The symbols you use here (in the last example C V R N) should be defined in the categories box— they are your phonological classes.

So when gen needs to generate a syllable, it selects randomly from the syllable type— lets say it picks CRV. Now it looks up C in the Categories box. Suppose it finds the definition C=ptkbdg. It randomly picks one of those choices. Then it moves on to R, then V. And so on.

If there are any undefined symbols, they will be passed through to the output. E.g. you could add a syllable khV and gen will cheerfully generate khe, khi, etc.

Rewrite rules

These allow you to apply global substitutions to the output. The simplest form is to replace a single character:

θ|th

That tells gen to replace every occurence of θ in the output with th.

Or you can handle combinations. E.g. maybe ti always changes to či. You'd write that as ti|či. The facility is actually even more powerful than that, because the left-hand side is a regular expression. So for instance you could change both br and bl to bj with the formula b[rl]|bj.

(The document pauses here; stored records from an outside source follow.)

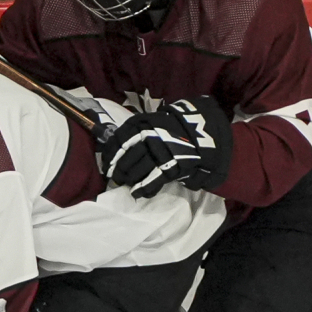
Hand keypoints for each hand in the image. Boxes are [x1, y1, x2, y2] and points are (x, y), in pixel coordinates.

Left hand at [100, 96, 232, 197]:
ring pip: (136, 169)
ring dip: (129, 179)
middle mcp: (148, 136)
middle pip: (126, 156)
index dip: (110, 154)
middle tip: (115, 177)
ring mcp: (159, 152)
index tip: (106, 163)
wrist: (205, 132)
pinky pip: (152, 179)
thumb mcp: (157, 119)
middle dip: (118, 169)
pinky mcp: (170, 166)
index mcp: (143, 122)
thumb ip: (142, 128)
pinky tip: (137, 192)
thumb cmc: (178, 126)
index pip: (118, 139)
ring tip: (126, 184)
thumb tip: (123, 143)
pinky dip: (143, 188)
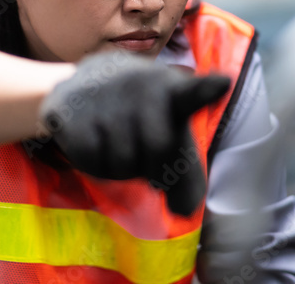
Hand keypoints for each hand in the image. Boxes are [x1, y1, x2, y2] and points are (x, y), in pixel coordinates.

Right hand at [39, 51, 230, 215]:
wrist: (88, 83)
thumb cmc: (144, 121)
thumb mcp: (171, 144)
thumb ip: (185, 182)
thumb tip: (184, 212)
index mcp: (175, 93)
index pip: (194, 92)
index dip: (208, 89)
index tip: (224, 83)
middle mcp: (142, 84)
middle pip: (156, 149)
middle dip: (151, 165)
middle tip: (145, 152)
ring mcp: (105, 91)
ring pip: (120, 160)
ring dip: (119, 166)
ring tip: (116, 140)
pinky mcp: (71, 103)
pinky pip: (88, 158)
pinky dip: (92, 161)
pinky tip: (92, 137)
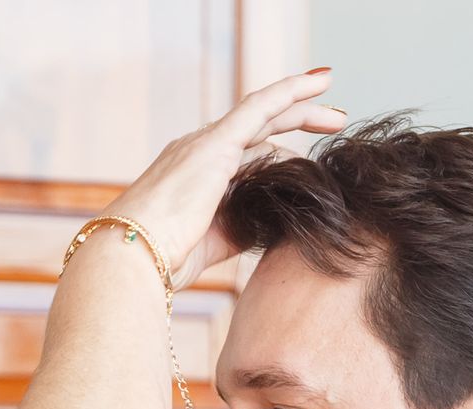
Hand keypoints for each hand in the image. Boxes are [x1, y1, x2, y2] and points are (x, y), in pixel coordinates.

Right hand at [101, 69, 343, 290]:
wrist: (134, 256)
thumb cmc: (164, 259)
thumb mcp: (216, 242)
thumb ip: (245, 225)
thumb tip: (275, 220)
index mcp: (193, 175)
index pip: (244, 154)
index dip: (277, 151)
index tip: (305, 158)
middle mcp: (197, 151)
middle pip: (259, 129)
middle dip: (297, 122)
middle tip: (333, 123)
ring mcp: (205, 143)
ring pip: (264, 114)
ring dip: (304, 111)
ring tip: (338, 117)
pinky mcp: (215, 143)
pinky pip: (260, 107)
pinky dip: (289, 92)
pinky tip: (316, 86)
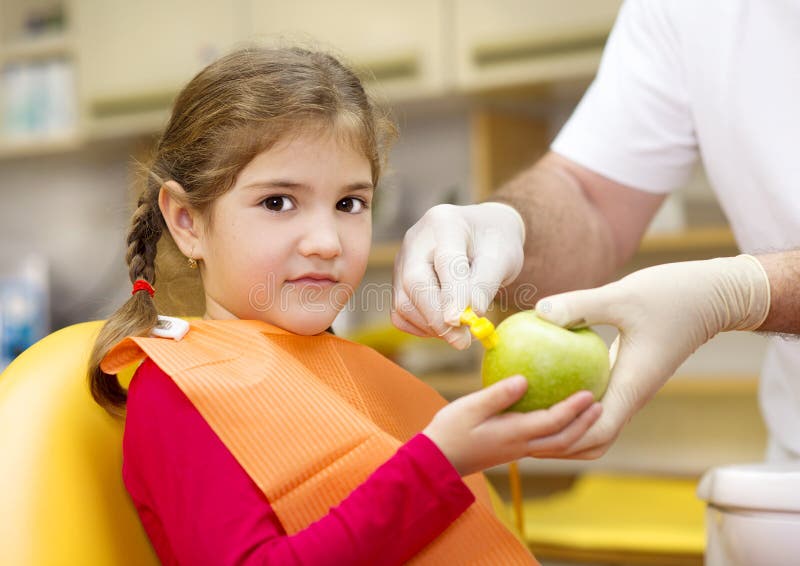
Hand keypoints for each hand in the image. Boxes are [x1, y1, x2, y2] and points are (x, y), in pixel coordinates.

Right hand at [392, 203, 525, 349]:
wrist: (481, 233)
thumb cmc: (495, 243)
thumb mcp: (502, 258)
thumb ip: (484, 285)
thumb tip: (469, 317)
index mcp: (445, 223)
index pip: (445, 261)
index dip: (451, 294)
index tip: (460, 322)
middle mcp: (416, 240)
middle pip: (415, 282)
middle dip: (437, 317)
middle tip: (463, 341)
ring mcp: (402, 260)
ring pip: (404, 302)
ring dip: (432, 325)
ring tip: (462, 330)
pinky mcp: (398, 281)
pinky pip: (401, 312)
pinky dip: (422, 326)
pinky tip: (445, 323)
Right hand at [423, 376, 601, 476]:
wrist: (437, 461)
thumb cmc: (449, 431)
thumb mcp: (470, 407)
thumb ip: (498, 395)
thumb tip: (524, 379)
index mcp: (513, 434)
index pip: (552, 422)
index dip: (573, 408)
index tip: (590, 392)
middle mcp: (521, 446)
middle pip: (564, 440)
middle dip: (585, 423)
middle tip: (600, 403)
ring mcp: (518, 451)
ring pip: (557, 446)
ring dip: (578, 431)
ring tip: (589, 413)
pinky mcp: (513, 450)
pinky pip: (546, 444)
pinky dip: (561, 434)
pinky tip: (560, 419)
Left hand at [534, 254, 770, 458]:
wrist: (714, 296)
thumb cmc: (673, 294)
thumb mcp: (624, 295)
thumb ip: (582, 305)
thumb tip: (540, 312)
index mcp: (631, 386)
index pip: (596, 432)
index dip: (561, 440)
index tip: (527, 433)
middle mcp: (631, 396)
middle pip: (591, 442)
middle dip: (555, 445)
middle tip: (515, 433)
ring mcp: (629, 389)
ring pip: (594, 427)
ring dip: (562, 429)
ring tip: (523, 417)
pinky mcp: (626, 377)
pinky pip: (595, 401)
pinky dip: (569, 403)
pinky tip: (541, 383)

Rules are applied in order. Make sure they don’t feed into each other when they shouldn’t! (See the Japanese example for more on this.)

For fancier changes (such as those that are sensitive to the following phonemes), use the SCA.

You don’t have to have any rewrite rules at all, of course. (The other inputs have to have something in them.)

Saving your work

I’ve implemented gen in Javascript to make it immediately available to anyone with a browser. If I used C, as with the SCA, it’d have to be provided separately for Windows and Mac and wouldn’t work on mobile devices anyway. Plus, it turns out that non-programmers don’t know how to use the command line window!

Unfortunately I can’t directly read and write files, because Javascript is restricted from doing so. (For very good reasons! If web pages could write files, they could mess up your computer.)

But you can! Just keep your categories and syllable types in a text file and paste them into gen. And you can easily cut the output and put it wherever you want.

Don’t be cheap!

To avoid the pitfalls of cheap vocabulary generation:

Follow the usual rule of recording new words in the lexicon, so you don’t re-use words.
Don’t just copy the output and use every word in your lexicon. Pick the words you like; you can hit Generate to get a new set.
Multisyllabic words are output mostly to simulate what text would look like. Avoid very long words as roots.
Always use derivational morphology or compounding when you can, rather than just grabbing words from gen ! E.g. for religion, divinity, theology, sacrilege, priesthood, don’t just create each of these as roots, create etymologies.
If you’re getting ugly words— well, you probably have ugly phonotactics! Move the sounds you like up within your classes, and put simpler CV syllable types earlier in the file.

Sample: Pseudo-Japanese

Want some pseudo-Japanese? Sure you do! Paste these inputs into the three input boxes:

C=tknsmrh V=aioeu U=auoāēū L=āīōēū hu|fu hū|fū si|shi sī|shī sy|sh ti|chi tī|chī ty|ch tu|tsu tū|tsū qk|kk qp|pp qt|tt q[^ptk]| CV CVn CL CLn CyU CyUn Vn Ln CVq CLq yU yUn wa L V

As you can see, the rewrite rules were essential in simulating the allophonic rules of Japanese. Some complications there:

I was getting weird output like cfu till I realized that the rule ty|ch was feeding into hu|fu. This was solved by moving the latter rules up so they get executed first.
The q phoneme is a slightly kludgy way of getting the long consonants, as in futte. Note that the rewrite rules set the correct long consonants for p t k; then the rule q[^ptk]| simply removes any other q’s. The ^ means “match anything except these letters”, and the absence of anything after the | means that anything matching the regular expression will be deleted.
I didn’t include the voiced consonants... maybe you can try adding them!